Some cars have a function that allows you to set an alarm if you exceed a certain speed. This will be visual, audible or both.
Use more accurate speed monitoring
Satellite navigation systems provide much more accuracy of your actual speed using GPS, usually within 1kph. Many of them will provide warnings if you exceed the speed in a posted area (the sat nav will often know the local speed). However, there is a delay from when you change your speed to when the GPS will report your new speed, so it’s best for using when setting your cruise control.
Listen to your engine
If you drive a manual or a regular automatic (not a CVT), then 100kph in a certain gear will have a specific tone. This is related to the number of revolutions per minute (rpm) that your engine is doing. You can become accustomed to this tone and as human ears are very sensitive to changes in pitch, you will detect if you are deviating from that tone.
Of course, cars are getting much quieter these days and often it’s hard to hear the engine over the wind and road noise, but if you have an older car or one with a modified exhaust, or a motorbike, then you will hear the pitch of the engine.
A CVT gearbox has a constantly varying number of revs per minute depending on what is being asked of it so you can’t reliably use pitch to determine your speed as the engine’s pitch (caused by revs) could be dropping while you are still gaining speed.

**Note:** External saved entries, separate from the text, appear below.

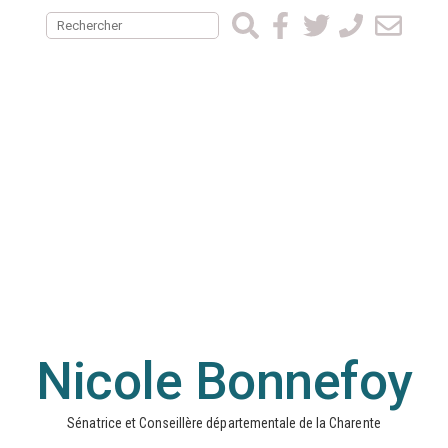
Nicole Bonnefoy
Sénatrice et Conseillère départementale de la Charente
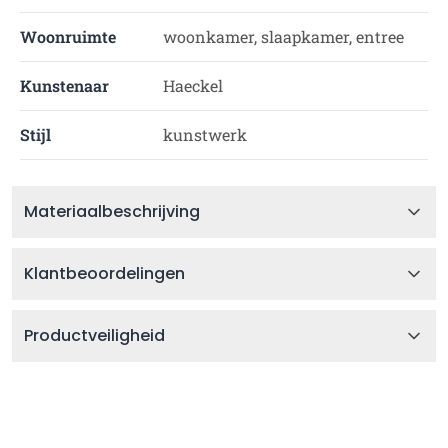
Woonruimte
woonkamer, slaapkamer, entree
Kunstenaar
Haeckel
Stijl
kunstwerk
Materiaalbeschrijving
Klantbeoordelingen
Productveiligheid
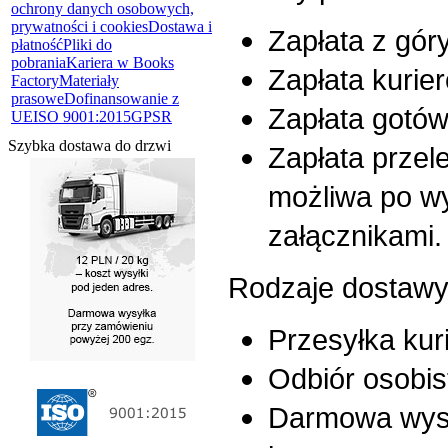
ochrony danych osobowych,
prywatności i cookies
Dostawa i
Zapłata z gór
płatność
Pliki do
pobrania
Kariera w Books
Zapłata kurier
Factory
Materiały
prasowe
Dofinansowanie z
Zapłata gotów
UE
ISO 9001:2015
GPSR
Szybka dostawa do drzwi
Zapłata przel
możliwa po wy
załącznikami.
Rodzaje dostawy
Przesyłka kuri
Odbiór osobis
Darmowa wysy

If that sounds confusing, it’s probably best for you to watch this video on how CVT works.
Keeping your eyes on the road as much as possible
The best way to drive is to keep your eyes on the road as much as possible. Cruise control is probably the single easiest way to keep within the law if you are on a motorway with light traffic. Overspeed warnings are also very effective but don’t prevent your speed from dropping. Speed limiters are very effective if you keep your foot firmly on the accelerator as then there’s no chance of the speed dropping or going above the set limit (unless you’re going downhill). Frequently checking the speedo is essential, and much easier if you have a car with a head-up display.
Challenge a speeding ticket
You have the right to dispute a speeding ticket by contacting the Police Infringement Bureau and seek evidence from police that it is your vehicle. If it is not clear that the vehicle is your vehicle, or if there is another vehicle in the frame which could have been speeding, you may be able to successfully challenge the ticket.
Tickets are assigned to a vehicle, not the driver. If you weren’t the driver you can request that the ticket is transferred to the driver. You can challenge a speeding ticket in court, but be aware of the costs you may incur if you lose.
Challenge a radar gun reading
If you are caught on radar gun then you can ask to see the gun’s reading. The police officer must show it to you unless it’s dangerous to do so. It’s extremely difficult to win a legal argument against a speeding fine.